Software Development

Efficient Techniques for Eliminating Empty Values and Key-Value Pairs in Your Data

In the realm of data transformation within MuleSoft’s Anypoint Platform, precision and efficiency are paramount. Handling JSON data often involves the need to streamline information by removing empty values, ensuring data integrity and optimizing downstream processes. In this blog post, we will delve into the adept capabilities of DataWeave, MuleSoft’s robust data transformation language. Through practical insights and examples, we will explore how DataWeave empowers developers to elegantly and effectively eliminate empty values from JSON datasets. Join me on a journey through the intricacies of data manipulation, where we harness the power of DataWeave to enhance the cleanliness and usability of our JSON data within the Anypoint Platform.

Introduction

Navigating the intricacies of data manipulation is a common challenge in the landscape of integration and data transformation. In this blog post, we embark on a journey into the capabilities of DataWeave, the potent data transformation language within MuleSoft’s Anypoint Platform. Our focus lies on a specific and frequent task – the removal of empty values from JSON data.

To tackle this, we’ll unveil a custom DataWeave function named FilterTree. This versatile function operates recursively, systematically filtering out empty values from any data structure it encounters. As part of our toolkit, we’ll introduce two indispensable helper functions: filterArrayItems and filterObjectDetails. These helpers seamlessly integrate with FilterTree, specializing in the filtration of arrays and objects, respectively.

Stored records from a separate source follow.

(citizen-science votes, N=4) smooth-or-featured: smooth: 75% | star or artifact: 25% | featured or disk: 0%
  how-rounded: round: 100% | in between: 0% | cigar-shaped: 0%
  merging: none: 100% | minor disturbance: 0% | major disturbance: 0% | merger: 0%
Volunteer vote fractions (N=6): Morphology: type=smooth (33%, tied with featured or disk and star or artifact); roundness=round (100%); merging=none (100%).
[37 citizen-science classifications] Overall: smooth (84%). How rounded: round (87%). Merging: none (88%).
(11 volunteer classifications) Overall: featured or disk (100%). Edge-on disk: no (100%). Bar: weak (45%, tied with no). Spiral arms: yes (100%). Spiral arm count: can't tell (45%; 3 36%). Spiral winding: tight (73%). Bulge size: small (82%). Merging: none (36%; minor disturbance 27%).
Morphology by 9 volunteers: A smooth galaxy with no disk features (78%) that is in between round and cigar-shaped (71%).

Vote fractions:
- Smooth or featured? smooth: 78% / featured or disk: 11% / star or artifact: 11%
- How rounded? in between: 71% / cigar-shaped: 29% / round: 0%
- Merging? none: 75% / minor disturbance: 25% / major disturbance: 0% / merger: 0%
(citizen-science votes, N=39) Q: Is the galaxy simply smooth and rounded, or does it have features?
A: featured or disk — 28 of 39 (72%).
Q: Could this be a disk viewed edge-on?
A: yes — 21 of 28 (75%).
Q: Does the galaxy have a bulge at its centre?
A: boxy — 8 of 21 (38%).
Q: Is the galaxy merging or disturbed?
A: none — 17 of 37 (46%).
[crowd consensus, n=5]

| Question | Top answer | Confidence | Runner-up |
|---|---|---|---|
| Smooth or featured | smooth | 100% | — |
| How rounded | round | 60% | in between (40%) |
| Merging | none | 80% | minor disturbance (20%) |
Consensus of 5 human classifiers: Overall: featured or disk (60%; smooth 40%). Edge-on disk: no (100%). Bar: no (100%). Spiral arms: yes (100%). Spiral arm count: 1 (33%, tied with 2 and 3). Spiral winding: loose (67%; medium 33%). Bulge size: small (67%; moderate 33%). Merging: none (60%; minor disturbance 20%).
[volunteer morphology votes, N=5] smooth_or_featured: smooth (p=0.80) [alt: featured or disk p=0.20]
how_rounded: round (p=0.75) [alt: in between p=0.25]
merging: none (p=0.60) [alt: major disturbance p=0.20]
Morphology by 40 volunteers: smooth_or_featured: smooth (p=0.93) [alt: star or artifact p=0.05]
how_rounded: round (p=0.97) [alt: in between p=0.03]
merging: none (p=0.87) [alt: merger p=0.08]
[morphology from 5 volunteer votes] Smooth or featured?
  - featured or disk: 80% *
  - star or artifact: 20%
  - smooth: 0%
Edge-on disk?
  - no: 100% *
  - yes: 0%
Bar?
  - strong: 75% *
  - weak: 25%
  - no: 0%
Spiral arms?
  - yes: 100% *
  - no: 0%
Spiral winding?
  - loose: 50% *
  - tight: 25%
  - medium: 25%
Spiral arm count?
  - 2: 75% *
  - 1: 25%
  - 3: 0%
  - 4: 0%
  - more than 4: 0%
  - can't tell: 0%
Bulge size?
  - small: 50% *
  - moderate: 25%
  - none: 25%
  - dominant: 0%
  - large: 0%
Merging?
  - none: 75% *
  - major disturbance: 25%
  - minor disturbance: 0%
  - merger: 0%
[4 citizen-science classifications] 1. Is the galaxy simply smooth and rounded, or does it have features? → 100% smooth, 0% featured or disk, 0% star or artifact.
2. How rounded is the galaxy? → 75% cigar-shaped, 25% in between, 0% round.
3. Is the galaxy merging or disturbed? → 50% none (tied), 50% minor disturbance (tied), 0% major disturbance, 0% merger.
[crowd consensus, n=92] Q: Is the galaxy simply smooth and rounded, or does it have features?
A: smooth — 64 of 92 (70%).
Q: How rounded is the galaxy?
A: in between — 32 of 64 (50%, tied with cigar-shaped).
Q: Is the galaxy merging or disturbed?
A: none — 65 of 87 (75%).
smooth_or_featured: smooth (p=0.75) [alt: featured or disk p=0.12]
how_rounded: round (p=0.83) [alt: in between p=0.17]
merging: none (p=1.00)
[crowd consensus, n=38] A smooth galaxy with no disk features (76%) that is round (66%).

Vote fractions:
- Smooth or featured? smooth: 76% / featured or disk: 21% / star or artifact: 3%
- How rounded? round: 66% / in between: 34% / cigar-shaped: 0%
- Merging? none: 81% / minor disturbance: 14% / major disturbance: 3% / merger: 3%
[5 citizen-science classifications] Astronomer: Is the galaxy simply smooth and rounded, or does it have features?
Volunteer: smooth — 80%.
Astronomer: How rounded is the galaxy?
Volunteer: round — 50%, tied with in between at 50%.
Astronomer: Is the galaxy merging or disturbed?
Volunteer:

Get ready to explore the power and flexibility of DataWeave as we unravel the steps to enhance the cleanliness and precision of your JSON data within MuleSoft’s Anypoint Platform. Join me in mastering these custom functions and techniques for efficient data transformation.

Below we will present 2 codes.

Code-1

%dw 2.0
output application/json skipNullOn="everywhere"

fun ExtractRequiredFields(inBound) =
  inBound match {
    case is Array -> removeEmptyDataFromArray(inBound)
    case is Object -> removeEmptyDataFromObject(inBound)
    else -> if (!isEmpty(inBound)) $ else null
  }

fun removeEmptyDataFromArray(arr: Array) =
  if (!isEmpty(arr))
    arr filter (!isEmpty($)) flatMap (
      $ match {
        case is Array -> removeEmptyDataFromArray($)
        case is Object -> removeEmptyDataFromObject($)
        else -> if (!isEmpty($)) $ else null
      }
    )
  else null

fun removeEmptyDataFromObject(inBound: Object) =
  if (!isEmpty(inBound))
    inBound filterObject (!isEmpty($)) mapObject ((value, key, index) ->
      value match {
        case is Array -> (key): removeEmptyDataFromArray(value)
        case is Object -> (key): removeEmptyDataFromObject(value)
        else -> if (!isEmpty(value)) (key): value else null
      }
    ) filterObject (!isEmpty($))
  else null

---
ExtractRequiredFields(payload)

CODE-2:

%dw 2.0
import * from dw::util::Tree
output application/json skipNullOn="everywhere"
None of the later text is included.